Etherpad 是什么
Etherpad 是一款基于 Node.js 的开源实时协作编辑器,能让很多人同时在线编辑,团队用它写文章、新闻稿、会议记录或者待办事项都很方便。跟 Google Docs 比,它最大的优点是数据可以自己管,扩展性也很强。
本文不重复官方文档里那些基础的东西,而是结合实际,好好讲讲怎么开发一个集成了“富文本、组件化内容、多渠道发布”的插件。
Etherpad 大概长这样:

技术架构
Etherpad 用的是全栈 JavaScript,靠 Socket.io 做实时通信,还用 OT 算法解决多人同时编辑的冲突。
前端 (jQuery + Ace2):页面用 jQuery 搭,编辑器核心是用 iframe 装着的 Ace2(基于 contentEditable 做的),负责接收输入,生成 Changeset。
后端 (Node.js + UeberDB):负责管 WebSocket 连接,合并 Changeset,然后广播出去。
插件系统 (Hook):系统在关键的地方(比如 padInitToolbar, getLineHTMLForExport)留了 Hook 让你加东西。
插件怎么做?
官方建议一个功能搞一个 npm 包,但如果要深度定制,这样做太麻烦了。建议建一个插件合集(比如叫 ep_plugins)。
我做的这个插件集合主要有三件事:
- 增强编辑器 (Ace):加了字体颜色、荧光笔、高亮字号、超链接、图片(包括删除)、图片脚注这些功能。
- 内容组件化:用“自定义标签(
<ep-*>)”来放复杂的内容(题图卡片、主题卡片、往期阅读卡片、公众号关注卡片、腾讯视频、文章目录</ep-*>等等),在编辑器里看着就像可以编辑的文本,导出或者发布的时候再解析成 HTML。 - 发布和外部系统整合:把 Etherpad 的内容变成 Markdown,再变成不同渠道(微信公众号 / WordPress)的 HTML,通过后端接口发出去,还提供预览和一键复制功能。
设计思路:
- 编辑的时候:用 Etherpad 的 attribute(changeset attribution)存样式信息(比如:
color=#f13b03、url=https://...),然后在 Ace 渲染的时候转成 CSS class 或者 DOM 结构,这样编辑起来更顺手。 - 导出/同步的时候:从 pad 的 AText(文本 + attribution)生成“增强版 Markdown”,把样式/组件用
<ep-*>标签留着;然后用marked和自定义扩展把<ep-*>变成不同渠道的 HTML。
开发行内样式(拿“字体颜色”举例)
行内样式开发流程:UI 触发 → 写入属性 → 渲染样式。
注册 UI 和写入属性 (Client Side)
先在工具栏注册按钮,然后监听下拉框的变化,调用 documentAttributeManager 写入数据。
// static/js/index.js
// 1. 监听工具栏初始化 (Hook: postToolbarInit)
exports.postToolbarInit = (hook, context) => {
const toolbar = context.toolbar;
// 注册下拉框变化事件
toolbar.registerCommand("fontColor", value => {
const ace = context.ace;
ace.callWithAce(
ace => {
// 给当前选区打上 color 属性
ace.ace_setAttributeOnSelection("color", value);
},
"fontColor",
true
);
});
};
将属性映射为 CSS Class (Client Side)
Etherpad 默认不认识 color 属性,需要我们告诉它如何渲染。
// static/js/index.js
// 2. 属性转 Class (Hook: aceAttribsToClasses)

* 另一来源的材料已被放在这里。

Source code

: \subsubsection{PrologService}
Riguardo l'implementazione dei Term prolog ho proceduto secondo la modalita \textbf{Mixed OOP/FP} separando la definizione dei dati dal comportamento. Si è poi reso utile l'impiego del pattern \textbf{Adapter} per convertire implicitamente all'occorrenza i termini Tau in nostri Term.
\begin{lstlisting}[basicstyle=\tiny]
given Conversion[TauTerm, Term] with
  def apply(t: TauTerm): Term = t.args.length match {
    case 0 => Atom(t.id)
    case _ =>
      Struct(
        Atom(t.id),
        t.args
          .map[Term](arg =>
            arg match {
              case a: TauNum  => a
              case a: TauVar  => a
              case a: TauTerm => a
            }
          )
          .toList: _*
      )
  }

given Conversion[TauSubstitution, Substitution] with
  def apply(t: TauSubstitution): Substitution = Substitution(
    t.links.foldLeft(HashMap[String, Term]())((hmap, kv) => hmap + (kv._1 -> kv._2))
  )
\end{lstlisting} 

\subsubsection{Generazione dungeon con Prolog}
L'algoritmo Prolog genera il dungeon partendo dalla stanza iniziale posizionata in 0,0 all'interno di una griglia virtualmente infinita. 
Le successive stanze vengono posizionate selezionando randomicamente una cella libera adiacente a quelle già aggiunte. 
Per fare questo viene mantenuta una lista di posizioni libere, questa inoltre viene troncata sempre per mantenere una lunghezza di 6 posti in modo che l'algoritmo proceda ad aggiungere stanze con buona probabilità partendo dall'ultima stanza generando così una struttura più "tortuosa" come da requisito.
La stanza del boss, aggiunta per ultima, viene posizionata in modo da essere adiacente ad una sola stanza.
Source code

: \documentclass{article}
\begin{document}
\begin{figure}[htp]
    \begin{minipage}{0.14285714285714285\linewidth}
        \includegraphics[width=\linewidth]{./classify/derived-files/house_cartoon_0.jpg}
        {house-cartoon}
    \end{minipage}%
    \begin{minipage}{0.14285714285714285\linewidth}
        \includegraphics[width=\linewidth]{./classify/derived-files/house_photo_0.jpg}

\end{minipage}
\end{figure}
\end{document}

exports.aceAttribsToClasses = (hook, context) => {
// 如果属性名是 color,生成 .color__#xxxxxx 的 class
if (context.key === "color") {
return [`color__${context.value.replace("#", "")}`];
}
};
// 3. 注入 CSS 样式 (Hook: aceInitInnerdocbodyHead)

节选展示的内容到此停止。